Romi mengatakan, “Saat itu Ketua LAMJ Kabupaten Tebo Datuk Zaharuddin ada orang yang datang ke kediamannya menyampaikan bahwa di undang PJ Bupati Varial. Adhi Putra untuk datang ke Rumah Dinas karena ada hal yang mau di musyawarahkan. Yang mana Datuk Zaharuddin tidak tau apa hal yang mau di musyawarahkan. Namun pada saat sampai di Rumah Dinas Bupati ternyata Forkopimda sudah lengkap dan tampak juga Agus Rubiyanto”,
Membaca dari berita acara yang ditandatangani oleh Forkopimda kami Debalang Negeri menilai ada upaya intervensi dari Forkopimda dalam upaya mencabut keputusan adat terhadap ARB yang telah dibuang dari Negeri Seentak Galah Serengkuh Dayung.
“Dalam berita acara yang dibuat tersebut berita acara kesalahpahaman antara LAMJ Kabupaten Tebo dengan ARB, padahal disini tidak ada kesalahpahaman, yang ada ARB di hukum dibuang dari negeri karena tidak patuh kepada Adat Melayu, bak seloko nak beradat dewek”, kata Romi.
“Seharusnya ARB dengan kemauannya sendiri dan kepala nunduk datang ke Lembaga Adat Melayu Jambi Kabupaten Tebo memohon maaf. Ini malah Bawaslu yang minta ke Forkopimda agar ARB dan LAMJ Kabupaten Tebo islah, bukan dari niat hati ARB”, ucap Romi dengan nada kesal.
Maka dari itu tidak ada alasan yang cukup kuat bagi LAM Tebo untuk memaafkan ARB dan menerima ARB kembali sebagai anak negeri ataupun mencabut putusan adat yang telah dijatuhkan sebelumnya.
Debalang Negeri menyoroti bahwa sikap dan perilaku ARB, baik sebelum maupun setelah putusan adat dijatuhkan, tidak menunjukkan itikad baik yang layak dari seseorang yang mengakui kesalahannya.
Sebagai tokoh besar yang pernah menjabat sebagai Ketua DPRD Tebo selama dua periode, dan saat ini mencalonkan diri sebagai Bupati Tebo, ARB dinilai meremehkan peran dan keberadaan adat.
Hafizan menegaskan bahwa hingga saat ini, ARB belum pernah datang menemui orang adat, baik di rumah maupun kantor adat, meskipun dengan status sosialnya yang tinggi, hal tersebut seharusnya tidak membuat dirinya merasa terhina jika mendatangi orang adat.
Sebaliknya, ARB memilih untuk mendatangi rumah Bupati Tebo dan bertemu dengan Forkompinda, serta memanggil pengurus LAM ke sana, yang oleh DEBALANG dianggap sebagai bentuk intervensi terhadap adat dan memperlihatkan sikap arogan, seperti istilah adat “keleso gedang tanduk nan runcing”.
Lebih lanjut, Hafizan menyebutkan bahwa ARB tampak membiarkan tim suksesnya menyerang dan merendahkan pengurus LAM serta putusannya secara terang-terangan dan tanpa henti.
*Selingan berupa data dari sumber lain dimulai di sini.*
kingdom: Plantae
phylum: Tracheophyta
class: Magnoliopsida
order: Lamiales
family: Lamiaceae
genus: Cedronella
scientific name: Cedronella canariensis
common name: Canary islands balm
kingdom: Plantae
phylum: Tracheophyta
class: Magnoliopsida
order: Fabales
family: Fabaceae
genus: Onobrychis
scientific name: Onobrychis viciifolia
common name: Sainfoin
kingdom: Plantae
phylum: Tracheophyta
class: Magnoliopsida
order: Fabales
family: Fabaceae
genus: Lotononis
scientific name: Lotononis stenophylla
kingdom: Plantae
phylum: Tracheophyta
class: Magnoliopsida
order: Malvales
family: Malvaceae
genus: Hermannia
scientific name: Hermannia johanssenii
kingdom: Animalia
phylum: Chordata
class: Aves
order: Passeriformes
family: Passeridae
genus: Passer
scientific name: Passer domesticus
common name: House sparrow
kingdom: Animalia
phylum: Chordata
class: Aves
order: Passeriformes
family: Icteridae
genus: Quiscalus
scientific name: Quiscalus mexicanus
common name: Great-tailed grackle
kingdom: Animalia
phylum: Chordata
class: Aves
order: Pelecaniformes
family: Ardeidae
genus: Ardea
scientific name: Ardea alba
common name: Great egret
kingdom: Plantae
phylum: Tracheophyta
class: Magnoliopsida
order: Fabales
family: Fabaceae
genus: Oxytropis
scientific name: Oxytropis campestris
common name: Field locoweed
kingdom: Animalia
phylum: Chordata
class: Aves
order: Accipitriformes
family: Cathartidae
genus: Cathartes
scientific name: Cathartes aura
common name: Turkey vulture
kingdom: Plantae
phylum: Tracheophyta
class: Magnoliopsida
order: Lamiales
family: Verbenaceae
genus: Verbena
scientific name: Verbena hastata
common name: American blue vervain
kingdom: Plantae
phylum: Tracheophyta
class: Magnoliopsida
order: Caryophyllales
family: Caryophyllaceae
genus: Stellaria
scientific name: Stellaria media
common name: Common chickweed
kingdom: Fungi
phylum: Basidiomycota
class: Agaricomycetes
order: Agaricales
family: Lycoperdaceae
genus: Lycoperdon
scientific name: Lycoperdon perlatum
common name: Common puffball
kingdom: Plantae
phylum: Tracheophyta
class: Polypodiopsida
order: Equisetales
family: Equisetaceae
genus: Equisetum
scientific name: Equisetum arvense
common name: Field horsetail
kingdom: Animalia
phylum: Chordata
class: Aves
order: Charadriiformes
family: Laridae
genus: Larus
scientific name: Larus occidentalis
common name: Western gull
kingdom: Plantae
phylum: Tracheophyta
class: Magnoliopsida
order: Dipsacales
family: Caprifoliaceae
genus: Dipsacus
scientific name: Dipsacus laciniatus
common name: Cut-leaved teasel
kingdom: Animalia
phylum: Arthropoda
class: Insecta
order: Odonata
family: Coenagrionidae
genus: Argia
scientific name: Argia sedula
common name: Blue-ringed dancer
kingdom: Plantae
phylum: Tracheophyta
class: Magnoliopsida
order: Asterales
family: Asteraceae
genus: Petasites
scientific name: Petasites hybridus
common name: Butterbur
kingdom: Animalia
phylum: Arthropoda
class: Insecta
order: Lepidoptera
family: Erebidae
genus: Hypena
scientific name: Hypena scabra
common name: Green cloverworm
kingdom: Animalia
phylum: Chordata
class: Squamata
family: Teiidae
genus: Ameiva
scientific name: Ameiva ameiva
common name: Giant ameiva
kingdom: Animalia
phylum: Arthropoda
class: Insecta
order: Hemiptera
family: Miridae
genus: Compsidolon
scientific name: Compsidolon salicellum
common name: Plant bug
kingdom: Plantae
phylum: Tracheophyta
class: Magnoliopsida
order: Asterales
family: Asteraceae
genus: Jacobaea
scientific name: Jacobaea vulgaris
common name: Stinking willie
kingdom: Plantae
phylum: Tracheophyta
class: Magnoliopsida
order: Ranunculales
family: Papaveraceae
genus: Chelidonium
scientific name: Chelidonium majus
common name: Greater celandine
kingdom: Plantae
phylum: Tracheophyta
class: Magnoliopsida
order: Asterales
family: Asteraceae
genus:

Sikap ini dinilai semakin menunjukkan bahwa ARB tidak menghormati keputusan adat yang telah diambil.
Oleh karena itu, Debalang menegaskan bahwa pemberian maaf kepada ARB hanya dapat diberikan sebatas sebagai manusia ciptaan Allah SWT, bukan secara adat.
Selain itu, Debalang secara tegas menolak pencabutan putusan adat terhadap ARB.
Dalam pandangan Hafizan, pemberian maaf kepada ARB tidak seharusnya melibatkan pencabutan putusan adat, apalagi mengingat sikap ARB yang dianggap tidak memperlihatkan kesadaran atau pertobatan yang layak.
“Disini kami sebagai Debalang Negeri berpesan kepada ARB, Minta Maaf Itu Kepala Nunduk, Bukan Pedang Terhunus”, tutup Romi, (SH).